Decyzji jeszcze nie ma, PO się zastanawia - to oficjalny komunikat władz Platformy w sprawie wniosków do Trybunału Stanu m.in. przeciw b. premierowi Jarosławowi Kaczyńskiemu. Powód? Zaniedbania w sprawie prywatyzacji polskich stoczni. - To kabaret - uważa PiS.
PO podejmie decyzję, czy sformułować wnioski przeciwko b. premierowi Jarosławowi Kaczyńskiemu i b. ministrowi skarbu Wojciechowi Jasińskiemu dopiero po przeanalizowaniu białej i czarnej księgi ws. polskich stoczni. Przedstawi ją w czwartek minister skarbu Aleksander Grad. Ksiegi pokazują proces restrukturyzacji i prywatyzacji stoczni Szczecin, Gdynia i Gdańsk.
- W tych dokumentach jest bardzo wiele informacji wskazujących na zaniedbania osób pełniących najważniejsze funkcje publiczne w naszym państwie, ale ostateczna decyzja dopiero zapadnie po głębokiej analizie tego materiału i po jutrzejszej sejmowej debacie po informacji rządu o stoczniach - powiedział szef klubu PO Zbigniew Chlebowski. Jak dodał, są bardzo poważne przesłanki, aby zarzut niegospodarności postawić.

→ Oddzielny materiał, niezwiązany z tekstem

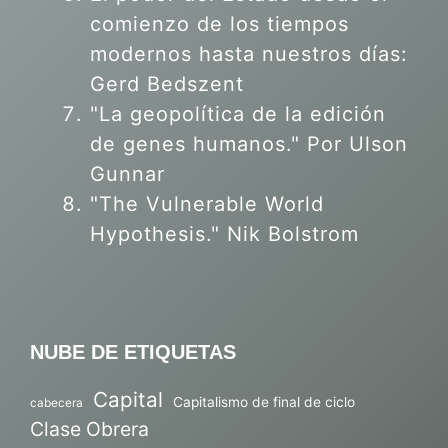
comienzo de los tiempos
modernos hasta nuestros días:
Gerd Bedszent
"La geopolítica de la edición
de genes humanos."
Por Ulson
Gunnar
"The Vulnerable World
Hypothesis." Nik Bolstrom
NUBE DE ETIQUETAS
Capital
Capitalismo de final de ciclo
cabecera
Clase Obrera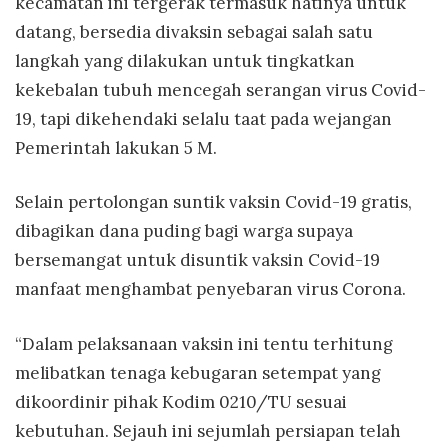
kecamatan ini tergerak termasuk hatinya untuk
datang, bersedia divaksin sebagai salah satu
langkah yang dilakukan untuk tingkatkan
kekebalan tubuh mencegah serangan virus Covid-
19, tapi dikehendaki selalu taat pada wejangan
Pemerintah lakukan 5 M.
Selain pertolongan suntik vaksin Covid-19 gratis,
dibagikan dana puding bagi warga supaya
bersemangat untuk disuntik vaksin Covid-19
manfaat menghambat penyebaran virus Corona.
“Dalam pelaksanaan vaksin ini tentu terhitung
melibatkan tenaga kebugaran setempat yang
dikoordinir pihak Kodim 0210/TU sesuai
kebutuhan. Sejauh ini sejumlah persiapan telah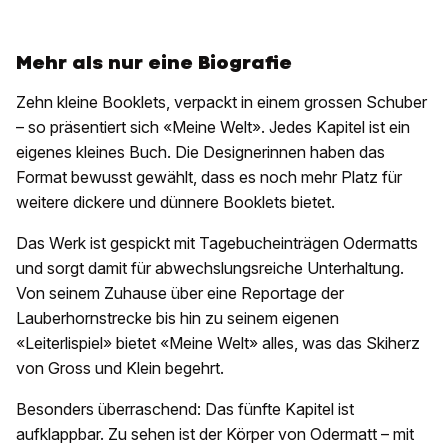
Mehr als nur eine Biografie
Zehn kleine Booklets, verpackt in einem grossen Schuber
– so präsentiert sich «Meine Welt». Jedes Kapitel ist ein
eigenes kleines Buch. Die Designerinnen haben das
Format bewusst gewählt, dass es noch mehr Platz für
weitere dickere und dünnere Booklets bietet.
Das Werk ist gespickt mit Tagebucheinträgen Odermatts
und sorgt damit für abwechslungsreiche Unterhaltung.
Von seinem Zuhause über eine Reportage der
Lauberhornstrecke bis hin zu seinem eigenen
«Leiterlispiel» bietet «Meine Welt» alles, was das Skiherz
von Gross und Klein begehrt.
Besonders überraschend: Das fünfte Kapitel ist
aufklappbar. Zu sehen ist der Körper von Odermatt – mit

"Za nieudolność się odpowiada"
- Funkcjonariusze publiczni muszą mieć świadomość konsekwencji, gdy przez swoje zaniedbania doprowadzają do miliardowych strat, a swoimi nieudolnymi decyzjami powodują upadłość zakładów pracy i zwolnienie tysiąca ludzi. Jeśli dokumenty, które przedstawi minister Grad, będą na tyle mocne, że będą uzasadniały nasz wniosek do TS, to go sformułujemy - zadeklarował Chlebowski. Wcześniej w RMF FM mówił, że "nie wie, czy były premier powinien ponieść odpowiedzialność. Ale były minister skarbu - na pewno".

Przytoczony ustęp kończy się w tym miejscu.